- Croydon Health Servics Trust sees “much worse than expected” score from national inpatient survey
- Integrated care trust only NHS trust to receive this overall rating, largely down to patient experience of being discharged
- Nursing vacancies also a significant problem
An integrated care trust received the lowest score in England from the inpatient survey, partly down to people’s experience of being discharged.
Croydon Health Services Trust, which provides acute and community services to the south London borough, was the only NHS trust to be scored “much worse than expected” in the survey released this week.
The £291m-turnover organisation that has run community services since 2011 and focused heavily on integration with mental health services and social care also saw lower scores in its medical care and surgical services.
The survey results picked out discharge experience and communication with patients as the two main areas of dissatisfaction.
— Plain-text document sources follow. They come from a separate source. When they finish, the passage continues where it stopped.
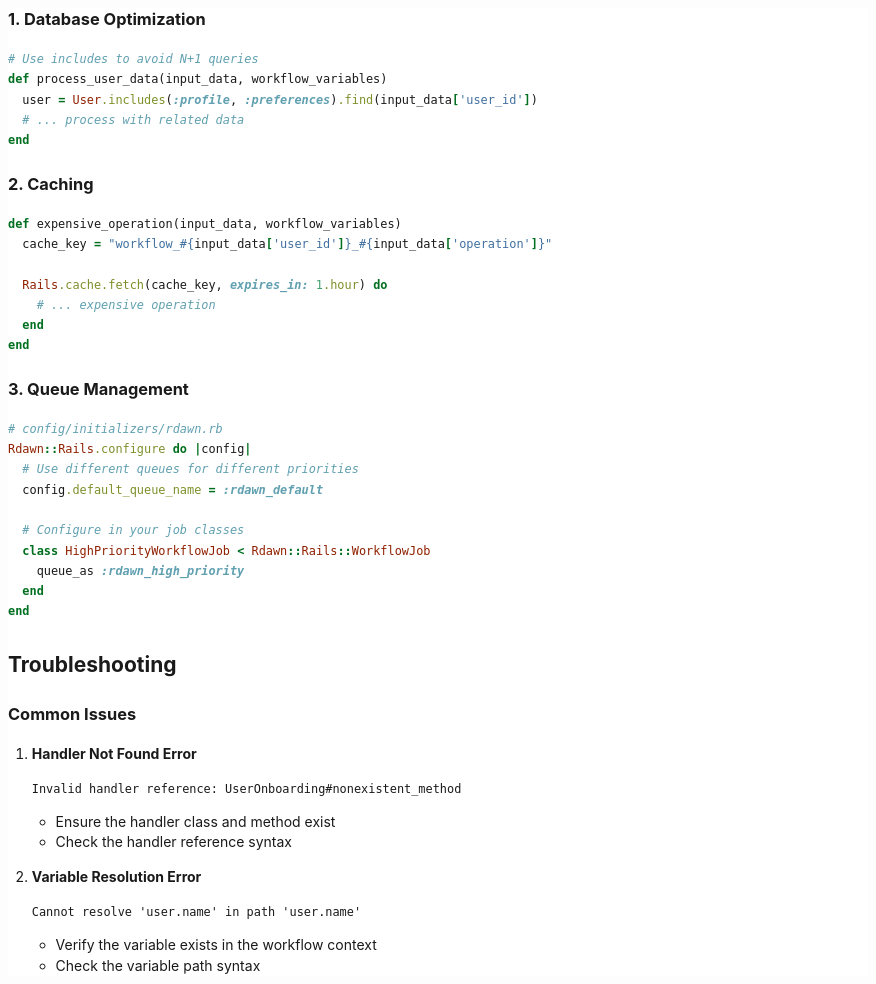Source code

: ### 1. Database Optimization

```ruby
# Use includes to avoid N+1 queries
def process_user_data(input_data, workflow_variables)
  user = User.includes(:profile, :preferences).find(input_data['user_id'])
  # ... process with related data
end
```

### 2. Caching

```ruby
def expensive_operation(input_data, workflow_variables)
  cache_key = "workflow_#{input_data['user_id']}_#{input_data['operation']}"
  
  Rails.cache.fetch(cache_key, expires_in: 1.hour) do
    # ... expensive operation
  end
end
```

### 3. Queue Management

```ruby
# config/initializers/rdawn.rb
Rdawn::Rails.configure do |config|
  # Use different queues for different priorities
  config.default_queue_name = :rdawn_default
  
  # Configure in your job classes
  class HighPriorityWorkflowJob < Rdawn::Rails::WorkflowJob
    queue_as :rdawn_high_priority
  end
end
```

## Troubleshooting

### Common Issues

1. **Handler Not Found Error**
   ```
   Invalid handler reference: UserOnboarding#nonexistent_method
   ```
   - Ensure the handler class and method exist
   - Check the handler reference syntax

2. **Variable Resolution Error**
   ```
   Cannot resolve 'user.name' in path 'user.name'
   ```
   - Verify the variable exists in the workflow context
   - Check the variable path syntax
Joint chief nurse for the trust and Croydon Clinical Commissioning Group Elaine Clancy said: “Our patients want to be more involved in decisions about their care and be asked about their emotional needs. We also need to keep our patients more informed about their discharge from hospital and make the process much smoother.”
She said the trust had set up a new integrated discharge team with the council since the survey was carried out. She said: “Focusing on ward practices and how we plan for discharges has reduced the number of long-stay patients by 20 per cent compared to three months ago. There is more to do, but this is helping to manage demand on our wards and give our staff more time to care.”
Ms Clancy was appointed in April.
The inpatient survey, released this week and compiled from data collected last July, also found the trust had the second lowest score in England on whether there were enough nurses.
On a scale of zero to 10, with zero being “there were rarely or never enough nurses” and 10 being “there were always or nearly always enough nurses”, the trust scored 6.3.
The trust has 200 band five nurse vacancies out of a total nursing establishment of 1,000 but stressed that recruitment was a challenge across the NHS.
Ms Clancy said: “Our agency use has fallen to 10 per cent across all our wards in the last four weeks, compared to 13 per cent in August last year. In March 2019, we were at the Nursing Times careers fair on the South Coast and recruited more than 60 nurses. We have also gone overseas to bring nurses with the right skills and aptitude to care from Dubai and elsewhere. We have also taken to social media to promote why people should choose a nursing career in Croydon.”